MLP Memory: A Retriever-Pretrained Memory for Large Language Models

TL;DR

MLP Memory proposes a lightweight parametric memory that internalizes retrieval patterns by pretraining an all-MLP to imitate a $k$NN retriever over the entire pretraining corpus and then interpolating its output with the base LLM during inference. This approach aims to combine the factual grounding of retrieval with the efficiency of parametric models, avoiding the latency and integration issues of RAG while mitigating catastrophic forgetting seen in CPT/LoRA. Empirically, MLP Memory yields strong scaling behavior, substantial gains on QA benchmarks, broad improvements on general NLP tasks, and notable hallucination reductions, while delivering 2.5x faster inference than RAG and constant-time performance regardless of datastore size. The work presents a practical pathway to bridge parametric and non-parametric memory, offering improved knowledge utilization with scalable, efficient deployment among large language models.

Abstract

Modern approaches to enhancing Large Language Models' factual accuracy and knowledge utilization face a fundamental trade-off: non-parametric retrieval-augmented generation (RAG) provides flexible access to external knowledge but suffers from high inference latency and shallow integration, while parametric fine-tuning methods like LoRA risk catastrophic forgetting and degraded general capabilities. In this work, we propose MLP Memory, a lightweight parametric module that learns to internalize retrieval patterns without explicit document access. By pretraining an MLP to imitate a $k$NN retriever's behavior on the entire pretraining dataset, we create a differentiable memory component that captures the benefits of retrieval-based knowledge access in a fully parametric form. Our architecture integrates this pretrained MLP Memory with Transformer decoders through simple probability interpolation, yielding 17.5\% and 24.1\% scaling gains on WikiText-103 and Web datasets, respectively. It further achieves 12.3\% relative improvement on five question-answering benchmarks and 5.2 points absolute gain across nine general NLP tasks, while reducing hallucinations by up to 10 points on HaluEval. Moreover, MLP Memory delivers 2.5$\times$ faster inference than RAG with superior accuracy.
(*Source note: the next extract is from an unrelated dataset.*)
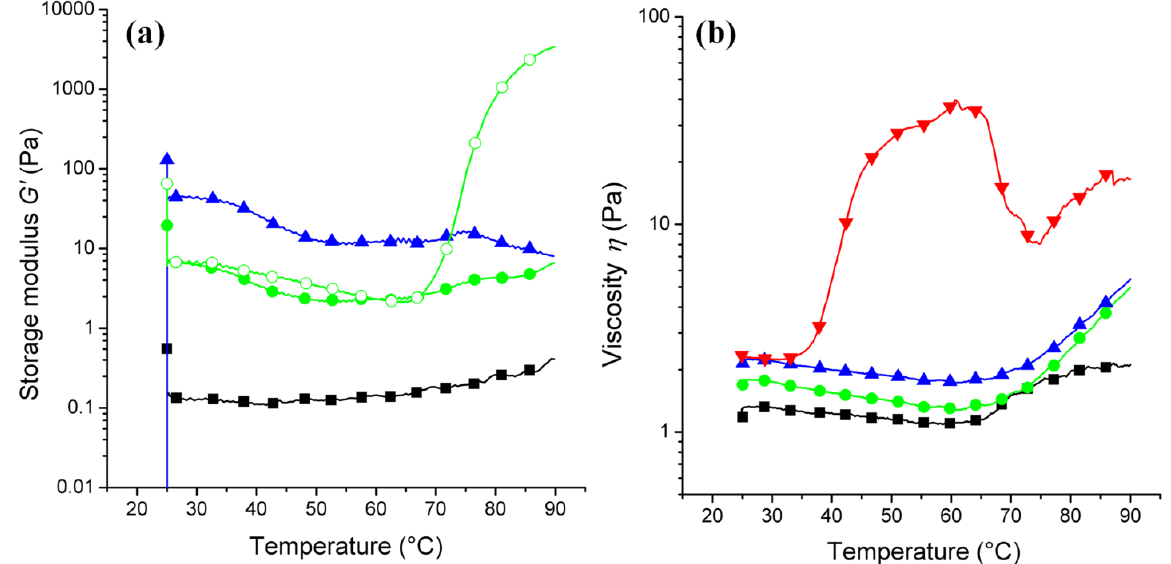
Figure 2. ( a ) Influence of the methylcellulose concentration and the temperature on the relative viscosity for the precursor solution mixed with 0% (Z0, black square), 3.5% (NZ040, green filled circles), 6.8% (NZ080, blue triangle up) and 3.5% (pure MC at pH = 11, green open circles) of methylcellulose, determined from oscillatory measurements at 1 Hz. ( b ) Gel formation determined from rotational measurements at 1 Hz: PSS (black squares), 3.5% (NZ04, green circles), 6.8% (NZ080, blue triangles up) and 3.5% (pure MC at pH = 11, upside-down red triangles) (samples with g/100 mL water or precursor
Our findings show that learning retrieval patterns parametrically bridges the gap between efficient inference and effective knowledge access, offering a practical alternative to both RAG and fine-tuning approaches.

Figures (12)

• Figure 1: Performance and efficiency comparison. Left: accuracy across three QA benchmarks. MLP Memory consistently outperforms the base model, surpassing both parametric methods (CPT, LoRA) and non-parametric retrieval (RAG). Right: inference efficiency, measured by time to first token (TTFT, $\downarrow$ lower is better) and tokens per second (TPS, $\uparrow$ higher is better). RAG results are shown for top-5 retrieval. $k$NN-LM is accelerated via dimension reduction (4096$\rightarrow$256), and both RAG and $k$NN-LM use the Wikipedia-2021 retrieval corpus. MLP Memory uses 1B parameters.
• Figure 2: Approaches to enhance factual accuracy and knowledge utilization. Top left: Non-parametric RAG provides flexible knowledge access but suffers from high latency. Top right: Parametric fine-tuning risks catastrophic forgetting. Bottom: MLP Memory learns retrieval patterns during training (left) and enables efficient inference without explicit retrieval (right).
• Figure 3: Comparison of model outputs on a factual question. Despite retrieving relevant documents with correct information (highlighted in green), RAG is misled by contextual distractors and produces an incorrect answer. MLP Memory generates the correct answer without explicit retrieval.
• Figure 4: Overview of MLP Memory architecture. (a) Inference: MLP Memory processes context representations from a specific LLM layer, generating token probabilities that are interpolated with LLM outputs for final predictions. (b) Training: MLP Memory learns to imitate retriever behavior using LLM representations as input and distributions generated by $k$NN retrievers as targets, optimized through a hybrid objective.
• Figure 5: Power-law scaling behavior with model size $N$ and training compute $C$. (a) Scaling results compare the continued training of GPT2 (GPT2-ConTrain) with our overall model architecture (GPT2+MLP Mem) under fixed compute. Our fitted curve shows a 17.5% exponent improvement on WikiText-103. (b) On the larger Web dataset, our architecture exhibits stronger scaling gains from increased data size, with an exponent improvement of 24.1%. (c) At the GPT2-xl scale, our architecture continues to benefit from additional training on the Web dataset without overfitting.